# Extracted records

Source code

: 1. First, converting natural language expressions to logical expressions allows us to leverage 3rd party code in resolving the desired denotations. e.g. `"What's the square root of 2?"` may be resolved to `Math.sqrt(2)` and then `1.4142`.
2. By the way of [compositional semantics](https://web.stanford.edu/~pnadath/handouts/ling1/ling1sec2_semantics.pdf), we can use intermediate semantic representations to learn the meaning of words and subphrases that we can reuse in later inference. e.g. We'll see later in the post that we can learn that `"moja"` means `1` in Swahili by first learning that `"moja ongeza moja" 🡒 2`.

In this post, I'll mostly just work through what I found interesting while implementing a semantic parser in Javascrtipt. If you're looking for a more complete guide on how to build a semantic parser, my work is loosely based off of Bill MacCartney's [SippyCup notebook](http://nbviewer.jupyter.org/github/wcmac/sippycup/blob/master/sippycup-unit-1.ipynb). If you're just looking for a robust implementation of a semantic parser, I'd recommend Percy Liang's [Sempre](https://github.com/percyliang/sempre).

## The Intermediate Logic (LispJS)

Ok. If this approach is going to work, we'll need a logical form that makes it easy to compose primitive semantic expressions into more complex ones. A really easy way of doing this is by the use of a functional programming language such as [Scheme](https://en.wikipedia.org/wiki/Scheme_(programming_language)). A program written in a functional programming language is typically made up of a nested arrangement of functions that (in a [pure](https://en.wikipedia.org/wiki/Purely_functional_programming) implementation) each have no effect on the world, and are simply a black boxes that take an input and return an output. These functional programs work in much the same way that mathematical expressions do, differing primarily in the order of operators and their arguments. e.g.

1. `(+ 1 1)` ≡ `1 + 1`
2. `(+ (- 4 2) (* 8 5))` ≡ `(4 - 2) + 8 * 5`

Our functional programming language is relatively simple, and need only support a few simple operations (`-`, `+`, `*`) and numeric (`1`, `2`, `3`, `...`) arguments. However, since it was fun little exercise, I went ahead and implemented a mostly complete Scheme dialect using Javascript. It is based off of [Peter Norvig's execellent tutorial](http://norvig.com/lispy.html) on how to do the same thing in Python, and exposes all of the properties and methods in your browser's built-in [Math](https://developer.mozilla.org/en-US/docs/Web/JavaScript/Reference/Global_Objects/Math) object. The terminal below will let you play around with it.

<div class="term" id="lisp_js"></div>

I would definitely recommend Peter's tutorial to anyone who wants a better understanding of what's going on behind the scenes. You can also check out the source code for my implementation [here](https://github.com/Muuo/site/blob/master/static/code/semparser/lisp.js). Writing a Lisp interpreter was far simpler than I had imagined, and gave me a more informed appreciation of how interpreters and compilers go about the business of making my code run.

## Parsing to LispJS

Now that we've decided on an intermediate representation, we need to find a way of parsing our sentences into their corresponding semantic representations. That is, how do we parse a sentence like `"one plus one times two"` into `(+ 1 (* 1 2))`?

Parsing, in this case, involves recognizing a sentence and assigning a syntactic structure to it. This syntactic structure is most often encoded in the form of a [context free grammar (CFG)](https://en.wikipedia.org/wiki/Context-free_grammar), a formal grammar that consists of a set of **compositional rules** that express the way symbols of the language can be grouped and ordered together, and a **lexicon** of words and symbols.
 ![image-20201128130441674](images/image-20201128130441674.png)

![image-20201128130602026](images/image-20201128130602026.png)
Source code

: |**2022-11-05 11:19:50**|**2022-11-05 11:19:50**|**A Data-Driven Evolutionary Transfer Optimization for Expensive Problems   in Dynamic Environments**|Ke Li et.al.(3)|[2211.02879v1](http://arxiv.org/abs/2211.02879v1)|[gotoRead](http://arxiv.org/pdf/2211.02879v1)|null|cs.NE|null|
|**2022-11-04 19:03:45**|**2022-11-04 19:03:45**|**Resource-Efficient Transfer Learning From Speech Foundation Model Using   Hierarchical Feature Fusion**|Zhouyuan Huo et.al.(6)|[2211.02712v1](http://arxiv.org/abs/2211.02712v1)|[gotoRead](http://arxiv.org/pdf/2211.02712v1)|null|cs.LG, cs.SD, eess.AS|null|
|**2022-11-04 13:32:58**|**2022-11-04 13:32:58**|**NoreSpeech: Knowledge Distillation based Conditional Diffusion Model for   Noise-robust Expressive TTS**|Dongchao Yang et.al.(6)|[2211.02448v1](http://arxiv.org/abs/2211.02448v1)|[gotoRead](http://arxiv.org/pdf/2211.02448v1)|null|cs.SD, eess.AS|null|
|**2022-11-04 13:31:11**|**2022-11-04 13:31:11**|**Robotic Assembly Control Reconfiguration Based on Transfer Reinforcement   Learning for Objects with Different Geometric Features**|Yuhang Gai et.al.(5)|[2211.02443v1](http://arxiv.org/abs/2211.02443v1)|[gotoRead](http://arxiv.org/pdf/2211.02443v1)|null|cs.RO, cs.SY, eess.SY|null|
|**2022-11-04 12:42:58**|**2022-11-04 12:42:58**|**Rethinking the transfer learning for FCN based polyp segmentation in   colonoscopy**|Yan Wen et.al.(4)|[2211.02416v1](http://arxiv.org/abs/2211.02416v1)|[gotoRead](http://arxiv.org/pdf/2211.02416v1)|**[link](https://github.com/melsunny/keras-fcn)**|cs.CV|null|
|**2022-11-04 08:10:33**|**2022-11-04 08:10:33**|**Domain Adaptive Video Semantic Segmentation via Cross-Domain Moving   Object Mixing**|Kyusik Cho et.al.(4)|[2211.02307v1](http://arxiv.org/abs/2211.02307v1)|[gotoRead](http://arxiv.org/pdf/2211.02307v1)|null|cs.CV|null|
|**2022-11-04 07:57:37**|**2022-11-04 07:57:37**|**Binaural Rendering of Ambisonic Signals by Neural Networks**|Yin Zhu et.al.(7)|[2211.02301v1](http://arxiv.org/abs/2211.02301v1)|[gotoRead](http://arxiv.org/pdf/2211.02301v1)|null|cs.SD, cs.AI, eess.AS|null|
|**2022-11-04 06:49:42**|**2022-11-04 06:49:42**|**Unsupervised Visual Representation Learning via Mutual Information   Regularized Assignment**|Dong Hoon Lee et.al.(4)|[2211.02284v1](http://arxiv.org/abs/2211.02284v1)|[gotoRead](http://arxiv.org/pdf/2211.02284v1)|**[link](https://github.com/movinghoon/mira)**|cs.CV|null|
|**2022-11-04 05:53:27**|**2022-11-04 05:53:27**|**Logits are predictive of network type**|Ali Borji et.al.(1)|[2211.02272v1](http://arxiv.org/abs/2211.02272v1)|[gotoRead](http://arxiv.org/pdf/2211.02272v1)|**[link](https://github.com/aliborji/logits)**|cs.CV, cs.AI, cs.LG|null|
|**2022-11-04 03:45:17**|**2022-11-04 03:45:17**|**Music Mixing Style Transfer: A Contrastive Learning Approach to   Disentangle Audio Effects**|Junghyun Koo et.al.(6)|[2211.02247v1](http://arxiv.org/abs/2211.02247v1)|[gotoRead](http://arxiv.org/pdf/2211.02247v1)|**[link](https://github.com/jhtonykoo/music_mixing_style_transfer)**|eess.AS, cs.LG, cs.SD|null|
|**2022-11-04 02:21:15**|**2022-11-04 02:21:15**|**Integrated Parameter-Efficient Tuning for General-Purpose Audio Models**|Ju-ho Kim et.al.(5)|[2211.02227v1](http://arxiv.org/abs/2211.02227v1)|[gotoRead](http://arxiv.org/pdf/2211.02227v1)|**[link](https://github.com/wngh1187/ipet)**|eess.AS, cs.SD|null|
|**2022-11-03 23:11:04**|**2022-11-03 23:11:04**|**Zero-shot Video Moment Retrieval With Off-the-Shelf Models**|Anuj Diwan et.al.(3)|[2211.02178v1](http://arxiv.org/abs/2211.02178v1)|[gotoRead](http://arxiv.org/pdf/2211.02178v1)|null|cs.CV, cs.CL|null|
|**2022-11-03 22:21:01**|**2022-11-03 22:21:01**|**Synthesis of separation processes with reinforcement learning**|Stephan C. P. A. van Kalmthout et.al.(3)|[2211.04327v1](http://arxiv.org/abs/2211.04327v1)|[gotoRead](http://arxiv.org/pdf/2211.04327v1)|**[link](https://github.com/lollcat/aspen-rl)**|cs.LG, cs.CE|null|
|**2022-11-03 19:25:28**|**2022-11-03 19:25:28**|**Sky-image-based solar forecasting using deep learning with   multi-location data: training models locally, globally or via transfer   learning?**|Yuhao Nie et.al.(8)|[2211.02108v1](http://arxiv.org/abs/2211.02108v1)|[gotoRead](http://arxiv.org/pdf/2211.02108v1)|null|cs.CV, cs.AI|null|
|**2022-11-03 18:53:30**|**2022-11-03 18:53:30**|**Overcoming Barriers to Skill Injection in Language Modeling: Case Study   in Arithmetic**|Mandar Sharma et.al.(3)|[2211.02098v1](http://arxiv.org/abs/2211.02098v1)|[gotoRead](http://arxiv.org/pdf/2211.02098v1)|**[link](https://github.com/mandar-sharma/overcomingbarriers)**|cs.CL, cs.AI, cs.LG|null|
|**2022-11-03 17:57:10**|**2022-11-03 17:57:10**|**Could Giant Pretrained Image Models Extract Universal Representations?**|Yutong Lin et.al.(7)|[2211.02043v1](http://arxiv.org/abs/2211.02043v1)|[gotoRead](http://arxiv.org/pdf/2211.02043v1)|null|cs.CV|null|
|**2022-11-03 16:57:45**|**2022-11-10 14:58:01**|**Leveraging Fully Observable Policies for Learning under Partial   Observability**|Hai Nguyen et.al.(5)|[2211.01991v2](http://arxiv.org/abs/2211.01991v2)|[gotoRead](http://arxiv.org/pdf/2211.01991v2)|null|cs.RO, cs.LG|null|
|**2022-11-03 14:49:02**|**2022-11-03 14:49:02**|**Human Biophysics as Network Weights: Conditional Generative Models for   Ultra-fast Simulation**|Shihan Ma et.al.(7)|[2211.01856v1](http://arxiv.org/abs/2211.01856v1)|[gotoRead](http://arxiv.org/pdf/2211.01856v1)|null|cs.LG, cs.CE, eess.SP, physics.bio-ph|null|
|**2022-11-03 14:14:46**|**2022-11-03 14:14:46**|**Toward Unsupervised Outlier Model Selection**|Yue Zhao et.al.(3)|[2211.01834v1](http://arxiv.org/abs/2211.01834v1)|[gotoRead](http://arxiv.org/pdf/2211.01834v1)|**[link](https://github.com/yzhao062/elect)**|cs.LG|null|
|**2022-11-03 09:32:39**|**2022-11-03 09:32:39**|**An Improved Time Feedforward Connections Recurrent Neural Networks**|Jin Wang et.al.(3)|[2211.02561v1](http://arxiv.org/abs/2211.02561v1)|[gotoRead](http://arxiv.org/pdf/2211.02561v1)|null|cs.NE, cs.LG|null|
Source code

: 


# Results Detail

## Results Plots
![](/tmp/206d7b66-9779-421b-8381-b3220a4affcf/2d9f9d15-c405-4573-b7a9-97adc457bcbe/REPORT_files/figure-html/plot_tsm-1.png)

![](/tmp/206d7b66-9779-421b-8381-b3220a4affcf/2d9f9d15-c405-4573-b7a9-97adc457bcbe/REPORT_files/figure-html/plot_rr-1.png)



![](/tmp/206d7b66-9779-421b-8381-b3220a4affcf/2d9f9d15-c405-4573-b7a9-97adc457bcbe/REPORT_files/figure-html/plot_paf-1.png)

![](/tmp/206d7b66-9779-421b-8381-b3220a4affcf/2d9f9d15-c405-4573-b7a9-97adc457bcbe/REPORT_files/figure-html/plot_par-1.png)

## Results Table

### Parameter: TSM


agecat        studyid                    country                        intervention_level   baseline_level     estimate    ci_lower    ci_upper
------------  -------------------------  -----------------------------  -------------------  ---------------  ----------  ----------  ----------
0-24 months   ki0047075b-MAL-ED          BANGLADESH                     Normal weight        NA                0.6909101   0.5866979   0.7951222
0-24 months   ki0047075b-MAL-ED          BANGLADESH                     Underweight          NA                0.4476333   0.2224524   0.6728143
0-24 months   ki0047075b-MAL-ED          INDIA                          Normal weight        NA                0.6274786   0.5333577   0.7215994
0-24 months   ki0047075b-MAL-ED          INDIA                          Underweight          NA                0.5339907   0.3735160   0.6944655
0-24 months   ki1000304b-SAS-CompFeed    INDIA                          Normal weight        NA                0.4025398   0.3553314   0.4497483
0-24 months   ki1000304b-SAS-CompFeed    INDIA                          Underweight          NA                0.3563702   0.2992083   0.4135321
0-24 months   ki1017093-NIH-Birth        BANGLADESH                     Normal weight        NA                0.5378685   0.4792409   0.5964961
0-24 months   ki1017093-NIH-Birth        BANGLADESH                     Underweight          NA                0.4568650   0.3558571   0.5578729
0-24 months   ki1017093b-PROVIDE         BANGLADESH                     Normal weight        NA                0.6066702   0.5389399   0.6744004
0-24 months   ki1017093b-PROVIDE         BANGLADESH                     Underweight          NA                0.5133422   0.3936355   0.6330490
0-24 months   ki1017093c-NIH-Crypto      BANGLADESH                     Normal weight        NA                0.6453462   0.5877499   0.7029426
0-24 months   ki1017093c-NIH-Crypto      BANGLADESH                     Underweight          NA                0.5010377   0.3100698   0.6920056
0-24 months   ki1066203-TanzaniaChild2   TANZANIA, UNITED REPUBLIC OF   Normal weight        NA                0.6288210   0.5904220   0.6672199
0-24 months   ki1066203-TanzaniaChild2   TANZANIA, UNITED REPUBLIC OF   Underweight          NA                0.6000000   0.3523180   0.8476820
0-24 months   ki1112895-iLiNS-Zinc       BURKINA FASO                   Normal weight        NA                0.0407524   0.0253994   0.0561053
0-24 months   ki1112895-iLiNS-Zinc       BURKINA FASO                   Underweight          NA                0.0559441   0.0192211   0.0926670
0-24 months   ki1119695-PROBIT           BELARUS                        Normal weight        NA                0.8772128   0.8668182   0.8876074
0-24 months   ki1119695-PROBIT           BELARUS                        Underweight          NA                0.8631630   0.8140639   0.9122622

# What this task involves
Copy out all lines above holding "Video".

# Task answer
|**2022-11-04 08:10:33**|**2022-11-04 08:10:33**|**Domain Adaptive Video Semantic Segmentation via Cross-Domain Moving   Object Mixing**|Kyusik Cho et.al.(4)|[2211.02307v1](http://arxiv.org/abs/2211.02307v1)|[gotoRead](http://arxiv.org/pdf/2211.02307v1)|null|cs.CV|null|
|**2022-11-03 23:11:04**|**2022-11-03 23:11:04**|**Zero-shot Video Moment Retrieval With Off-the-Shelf Models**|Anuj Diwan et.al.(3)|[2211.02178v1](http://arxiv.org/abs/2211.02178v1)|[gotoRead](http://arxiv.org/pdf/2211.02178v1)|null|cs.CV, cs.CL|null|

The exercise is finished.